Polonya ve Avrupa için bir ders

Ukrayna’nın tarım ürünleri üzerindeki çatışmada, kurallarla yönetilen üç çıkar çatışıyor: ekolojik (tüm dünyanın), ekonomik (Ukrayna’nın ve – farklı olarak – bazı AB ülkelerinin) ve jeopolitik (tüm kıtanın, ama özellikle Ukrayna’nın). Bu ikisini uzlaştırmak çok zordur, ancak bir tür uzlaşma bulmak herkesin yararınadır – örneğin Ukrayna ve Romanya arasında bu zaten başarılı olmuştur. Ukrayna’nın zorlu rotası bunu kolaylaştırmasa bile, kızgınlık beslememeliyiz – bu, boğulmakta olan bir insanın hayatta kalmak için çok mücadele etmesi ve sebat etmesi ile aynı anlamda zorludur. Konumuyla yoldan geçenleri endişelendiriyor, ancak Cumhurbaşkanı Duda’nın geçen yıl belirttiği gibi onları hiç de aşağı çekmiyor. Bunun tam tersi de doğrudur – eğer ona yardım eli uzatmazsak boğulacağız.

Dış politikaya yaklaşımımızda ister duygu ve değer kategorileri isterse katı reelpolitik tarafından yönlendirilelim, Ukrayna’yı Batı’da sürünen ve Avrupa’yı sadece nükleer savaşla değil Soğuk Savaş düzenine geri dönmekle de tehdit eden bir Rusya’nın insafına bırakamayız.
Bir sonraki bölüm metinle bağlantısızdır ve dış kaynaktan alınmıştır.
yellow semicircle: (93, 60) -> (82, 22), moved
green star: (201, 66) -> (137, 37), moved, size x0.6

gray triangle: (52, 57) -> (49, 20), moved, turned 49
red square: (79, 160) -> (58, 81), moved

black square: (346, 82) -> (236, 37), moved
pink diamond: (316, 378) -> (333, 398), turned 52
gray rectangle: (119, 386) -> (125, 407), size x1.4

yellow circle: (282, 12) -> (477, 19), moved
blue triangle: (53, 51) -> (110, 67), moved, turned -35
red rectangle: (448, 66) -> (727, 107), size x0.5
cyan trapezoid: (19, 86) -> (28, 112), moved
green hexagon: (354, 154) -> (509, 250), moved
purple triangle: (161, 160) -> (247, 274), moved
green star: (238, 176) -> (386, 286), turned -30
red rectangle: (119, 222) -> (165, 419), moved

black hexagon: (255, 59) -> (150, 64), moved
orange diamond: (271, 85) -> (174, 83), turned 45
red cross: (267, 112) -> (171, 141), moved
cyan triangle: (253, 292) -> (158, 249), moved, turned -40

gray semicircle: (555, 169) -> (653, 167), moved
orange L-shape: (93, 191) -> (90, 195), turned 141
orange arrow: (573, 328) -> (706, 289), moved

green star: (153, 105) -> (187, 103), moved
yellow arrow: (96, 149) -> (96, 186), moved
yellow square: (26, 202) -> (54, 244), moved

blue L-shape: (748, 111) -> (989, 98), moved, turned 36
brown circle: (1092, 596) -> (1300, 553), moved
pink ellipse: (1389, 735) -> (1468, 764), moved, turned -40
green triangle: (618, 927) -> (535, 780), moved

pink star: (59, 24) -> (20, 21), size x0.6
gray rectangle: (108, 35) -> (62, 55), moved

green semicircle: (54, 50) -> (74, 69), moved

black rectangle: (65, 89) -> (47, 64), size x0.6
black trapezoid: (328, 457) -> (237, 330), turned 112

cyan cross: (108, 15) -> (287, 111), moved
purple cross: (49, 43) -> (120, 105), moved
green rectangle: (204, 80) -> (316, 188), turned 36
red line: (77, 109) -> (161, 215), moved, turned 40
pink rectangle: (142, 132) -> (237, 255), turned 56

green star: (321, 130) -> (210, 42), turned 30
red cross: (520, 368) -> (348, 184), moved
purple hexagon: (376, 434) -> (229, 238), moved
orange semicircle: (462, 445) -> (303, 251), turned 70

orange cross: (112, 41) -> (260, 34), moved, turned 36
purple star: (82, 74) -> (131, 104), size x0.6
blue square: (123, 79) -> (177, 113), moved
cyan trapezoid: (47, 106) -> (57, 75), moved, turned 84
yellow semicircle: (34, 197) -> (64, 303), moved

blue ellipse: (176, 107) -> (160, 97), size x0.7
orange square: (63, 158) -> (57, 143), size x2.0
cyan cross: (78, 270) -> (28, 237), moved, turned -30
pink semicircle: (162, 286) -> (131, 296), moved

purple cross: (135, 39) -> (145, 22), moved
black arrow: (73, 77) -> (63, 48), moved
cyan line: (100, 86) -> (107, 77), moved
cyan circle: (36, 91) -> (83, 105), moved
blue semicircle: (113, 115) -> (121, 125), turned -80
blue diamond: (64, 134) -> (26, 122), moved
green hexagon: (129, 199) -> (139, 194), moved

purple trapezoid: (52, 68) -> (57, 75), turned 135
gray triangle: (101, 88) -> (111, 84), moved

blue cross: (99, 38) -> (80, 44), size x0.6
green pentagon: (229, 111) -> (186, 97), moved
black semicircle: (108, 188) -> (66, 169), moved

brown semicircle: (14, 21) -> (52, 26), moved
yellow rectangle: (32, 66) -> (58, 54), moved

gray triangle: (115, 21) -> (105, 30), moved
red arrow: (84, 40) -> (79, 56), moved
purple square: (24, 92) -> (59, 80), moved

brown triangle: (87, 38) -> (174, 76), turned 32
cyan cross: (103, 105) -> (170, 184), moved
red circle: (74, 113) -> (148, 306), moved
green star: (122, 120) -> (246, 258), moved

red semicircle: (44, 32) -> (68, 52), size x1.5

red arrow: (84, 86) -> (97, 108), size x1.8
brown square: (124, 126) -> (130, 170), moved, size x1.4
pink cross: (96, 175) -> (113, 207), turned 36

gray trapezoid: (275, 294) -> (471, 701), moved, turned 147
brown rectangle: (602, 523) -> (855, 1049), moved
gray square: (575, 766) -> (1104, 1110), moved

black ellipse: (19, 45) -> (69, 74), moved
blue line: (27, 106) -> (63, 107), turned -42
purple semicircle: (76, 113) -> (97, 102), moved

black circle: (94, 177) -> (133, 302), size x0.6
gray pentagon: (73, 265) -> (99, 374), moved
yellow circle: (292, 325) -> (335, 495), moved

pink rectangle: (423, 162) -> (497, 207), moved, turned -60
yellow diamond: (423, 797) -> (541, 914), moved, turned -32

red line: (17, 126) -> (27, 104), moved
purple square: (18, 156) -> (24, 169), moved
Geçtiğimiz hafta Rusya’da Alman birleşme konfederasyonunun düzenlemelerini reddetmek üzere bir kampanya başlatıldı. Doğu Almanya’nın Rusya’nın etki alanına geri dönmesi bugünün bakış açısıyla fantastik bir senaryodur, ancak Rusya’nın gelecekte bunu daha da ileri götürme olasılığını göz ardı edemeyiz. Polonya zaten anlatısında çatışmayı kızıştıran ve barışın önünde duran saldırgan olarak tasvir ediliyor.

Buna karşılık, Brüksel ve çiftçiler arasındaki uzlaşma, AB elitleri için rahatsız edici bir gerçeği dikkate almalıdır – yeşil dönüşümün maliyetleri öncelikle orta ve alt sınıflar tarafından karşılanmamalıdır. Yeşil Anlaşma’nın uygulamaya konmasına Birlik dışındaki ülkelerle (örneğin Arjantin, Brezilya, Paraguay ve Uruguay’dan oluşan Mercosur ülkeleri) gıda ticaretinin daha fazla serbestleştirilmesi eşlik ederse, bundan sadece en güçlüler faydalanacaktır. Orta ölçekli insanlara Yeşil Mutabakat’ın kendi zararlarına olmayacağı konusunda güvence verirken, aynı zamanda küresel ısınmanın kendileri için ne kadar felaket olacağını öğrenmek zorunda kalmamalarını sağlamak için mümkün olan her şeyi yapmalıyız.

Zira Avrupalıların çoğunluğunun desteği olmadan Yeşil Anlaşma’nın başarılı olması söz konusu olamaz. Ve savunmasızlara yönelik dezavantajlı çözümlere karşı bir tepki hepimizin daha hızlı kızarmasına neden olabilir. Nükleer savaşta değilse bile, iklim krizinin etkilerinde.